Изменить стиль страницы

Кто выживет, тот и царь горы.

Самым удобным для покушения был намеченный обед в чайной. Мы подводили итоги месяца и обсуждали дальнейшие действия Дзиротё-гуми.

Сегодня чайная старика Ё́дзи была закрыта для обычных посетителей: здесь пировали якудза[5]. За столами сидело человек под двести – одна двадцатая борёкудана. Все, кого задействовали в Масуде. Другие разбрелись по хану и ждали указаний из города.

Вака-гаси́ра[6] и сятэй-гаси́ра[7] собрали вокруг себя кёда́й[8] и сятэ́й[9] – шутили, вспоминали, как ловили мелких преступников. Зал содрогался от смеха. Самая обыкновенная обстановка.

Дэка́та[10], куми-и́ны[11] и санси́та[12] вели себя тише, но ничуть не скромнее. От ониги́ри[13] с тунцом они отвлекались только на служанок, которые подливали им бамбукового пива и приносили эдама́мэ[14]. Девицы краснели, как варёные рачки: здесь утолялся один голод, а другой – нарастал.

Как почитаемый глава бакуто я делил пищу среди верхушки. Передо мной сидели старшие советники, мой кайкэ́й[15], сингии́н[16] и со-хо́мбутё[17].

До кого доходил черёд отчитаться, тот бросал палочки и выкладывал итоги месяца в отраслях, нами занятых. А я просто ел и слушал, вставляя замечания, когда что-то не устраивало.

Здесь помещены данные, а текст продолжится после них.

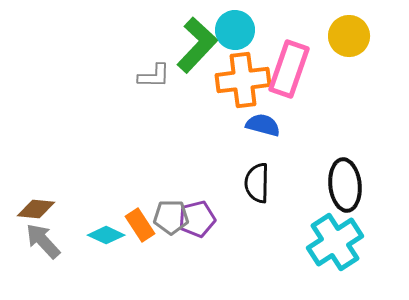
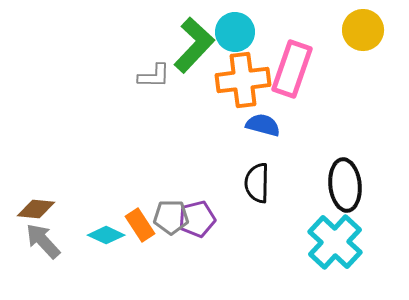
cyan circle: moved 2 px down
yellow circle: moved 14 px right, 6 px up
green L-shape: moved 3 px left
pink rectangle: moved 3 px right
cyan cross: rotated 14 degrees counterclockwise
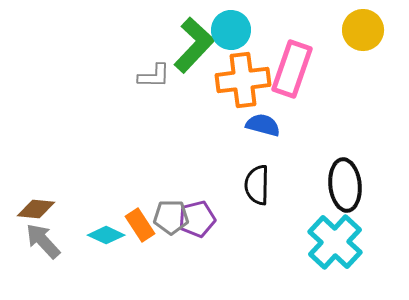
cyan circle: moved 4 px left, 2 px up
black semicircle: moved 2 px down
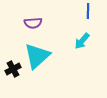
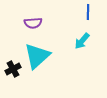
blue line: moved 1 px down
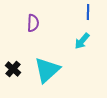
purple semicircle: rotated 84 degrees counterclockwise
cyan triangle: moved 10 px right, 14 px down
black cross: rotated 21 degrees counterclockwise
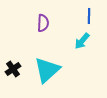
blue line: moved 1 px right, 4 px down
purple semicircle: moved 10 px right
black cross: rotated 14 degrees clockwise
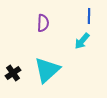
black cross: moved 4 px down
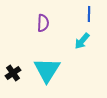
blue line: moved 2 px up
cyan triangle: rotated 16 degrees counterclockwise
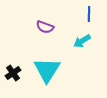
purple semicircle: moved 2 px right, 4 px down; rotated 108 degrees clockwise
cyan arrow: rotated 18 degrees clockwise
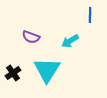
blue line: moved 1 px right, 1 px down
purple semicircle: moved 14 px left, 10 px down
cyan arrow: moved 12 px left
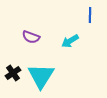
cyan triangle: moved 6 px left, 6 px down
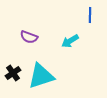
purple semicircle: moved 2 px left
cyan triangle: rotated 40 degrees clockwise
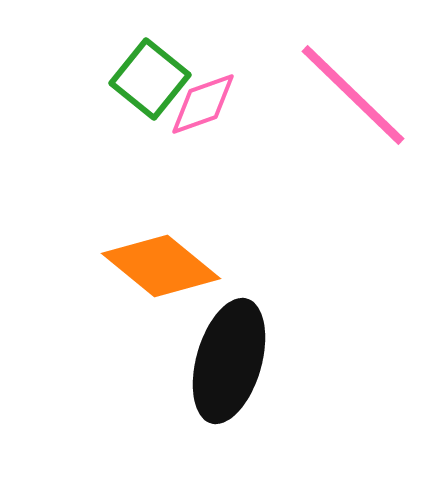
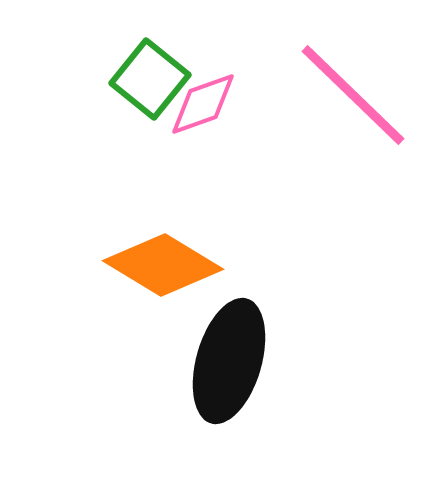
orange diamond: moved 2 px right, 1 px up; rotated 8 degrees counterclockwise
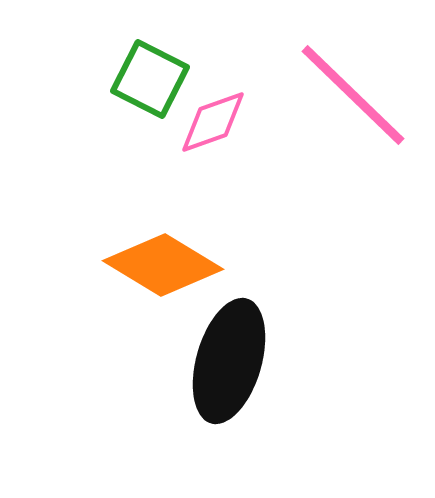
green square: rotated 12 degrees counterclockwise
pink diamond: moved 10 px right, 18 px down
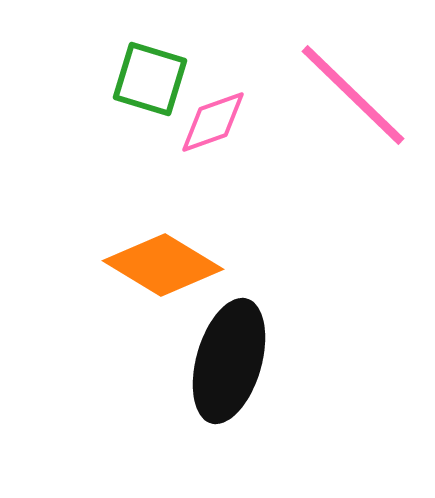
green square: rotated 10 degrees counterclockwise
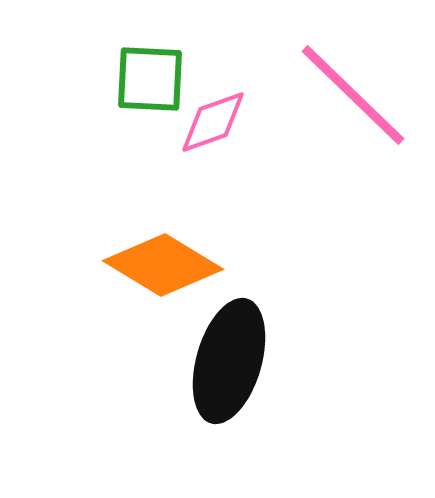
green square: rotated 14 degrees counterclockwise
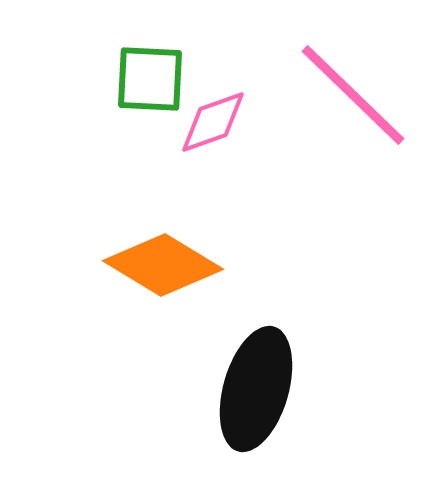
black ellipse: moved 27 px right, 28 px down
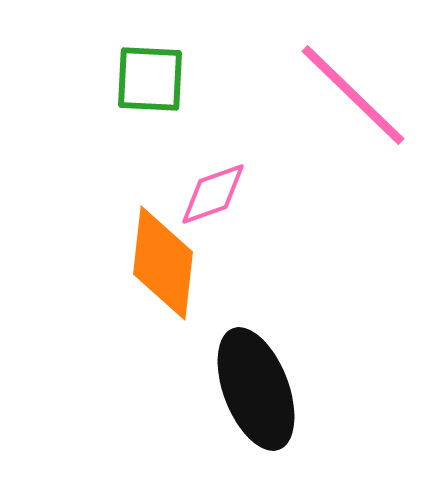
pink diamond: moved 72 px down
orange diamond: moved 2 px up; rotated 65 degrees clockwise
black ellipse: rotated 37 degrees counterclockwise
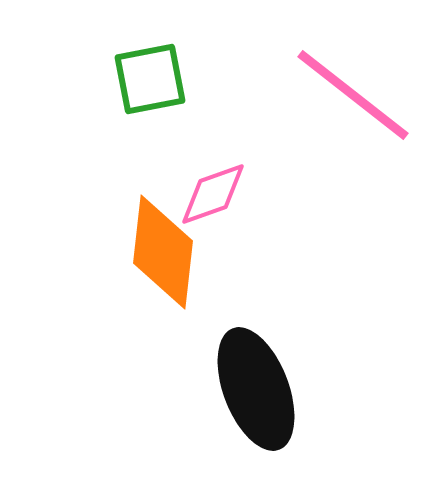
green square: rotated 14 degrees counterclockwise
pink line: rotated 6 degrees counterclockwise
orange diamond: moved 11 px up
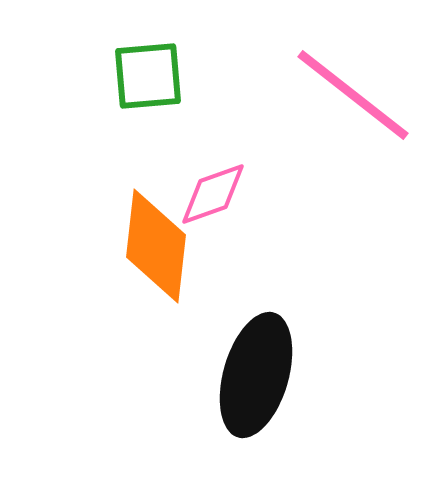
green square: moved 2 px left, 3 px up; rotated 6 degrees clockwise
orange diamond: moved 7 px left, 6 px up
black ellipse: moved 14 px up; rotated 37 degrees clockwise
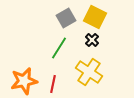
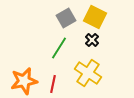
yellow cross: moved 1 px left, 1 px down
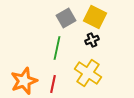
black cross: rotated 24 degrees clockwise
green line: moved 2 px left; rotated 20 degrees counterclockwise
orange star: rotated 8 degrees counterclockwise
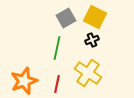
red line: moved 4 px right
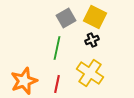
yellow cross: moved 2 px right
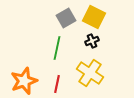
yellow square: moved 1 px left
black cross: moved 1 px down
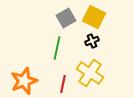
red line: moved 6 px right
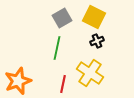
gray square: moved 4 px left
black cross: moved 5 px right
orange star: moved 6 px left
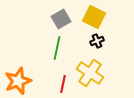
gray square: moved 1 px left, 1 px down
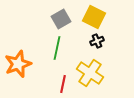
orange star: moved 17 px up
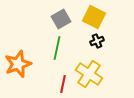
yellow cross: moved 1 px left, 1 px down
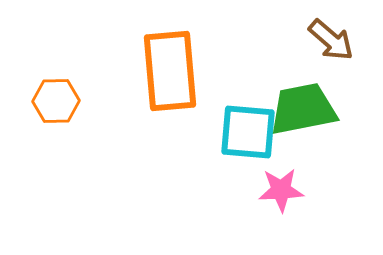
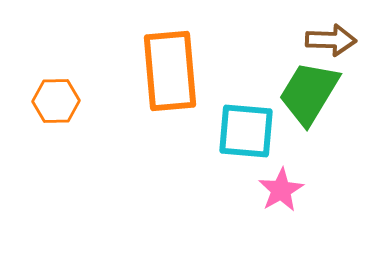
brown arrow: rotated 39 degrees counterclockwise
green trapezoid: moved 6 px right, 16 px up; rotated 48 degrees counterclockwise
cyan square: moved 2 px left, 1 px up
pink star: rotated 27 degrees counterclockwise
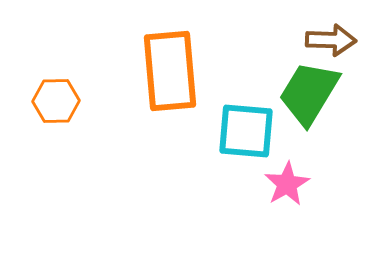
pink star: moved 6 px right, 6 px up
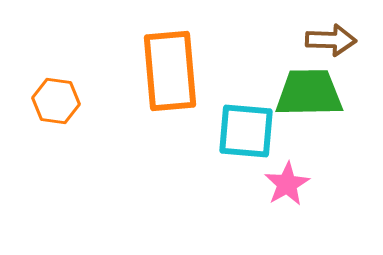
green trapezoid: rotated 58 degrees clockwise
orange hexagon: rotated 9 degrees clockwise
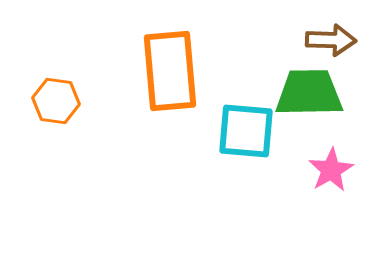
pink star: moved 44 px right, 14 px up
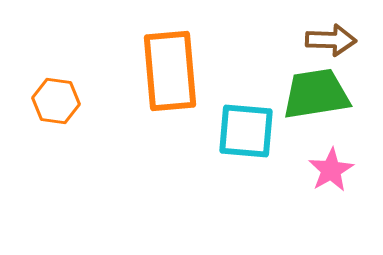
green trapezoid: moved 7 px right, 1 px down; rotated 8 degrees counterclockwise
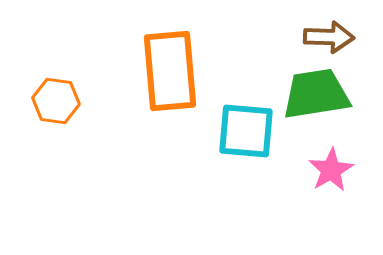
brown arrow: moved 2 px left, 3 px up
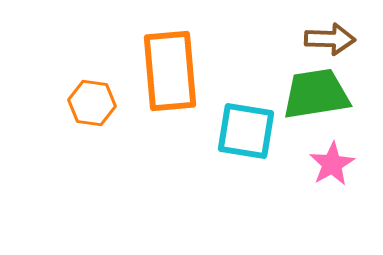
brown arrow: moved 1 px right, 2 px down
orange hexagon: moved 36 px right, 2 px down
cyan square: rotated 4 degrees clockwise
pink star: moved 1 px right, 6 px up
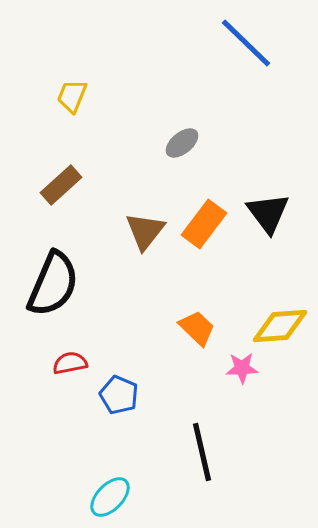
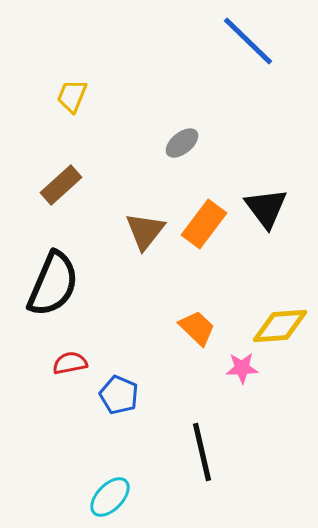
blue line: moved 2 px right, 2 px up
black triangle: moved 2 px left, 5 px up
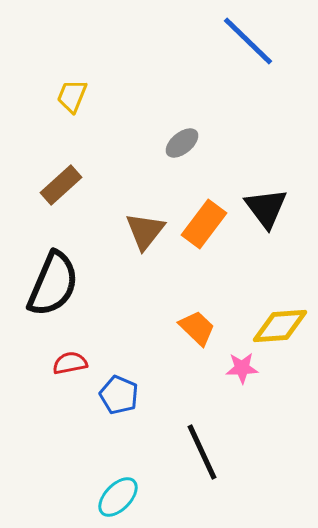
black line: rotated 12 degrees counterclockwise
cyan ellipse: moved 8 px right
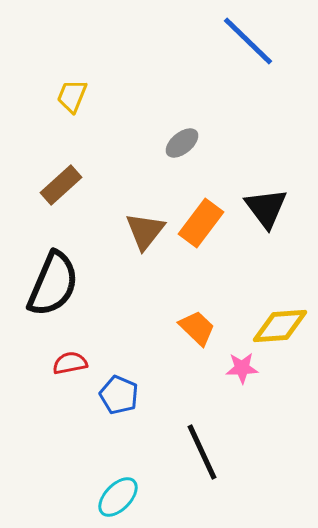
orange rectangle: moved 3 px left, 1 px up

Очередь дошла до кайкэя. Покончив с мисоси́ру[18] в два глотка, он начал говорить:

– Господин, за последние тридцать дней мы отправили свыше четырёхсот должников на поденные работы в Ому. Прибыли итого – двадцать восемь тысяч мон. Проигравшие в маджонг[19] и ойтё-ка́бу[20] оставили нам доход в триста пятьдесят оба́нов[21]. Юкаку Масуды…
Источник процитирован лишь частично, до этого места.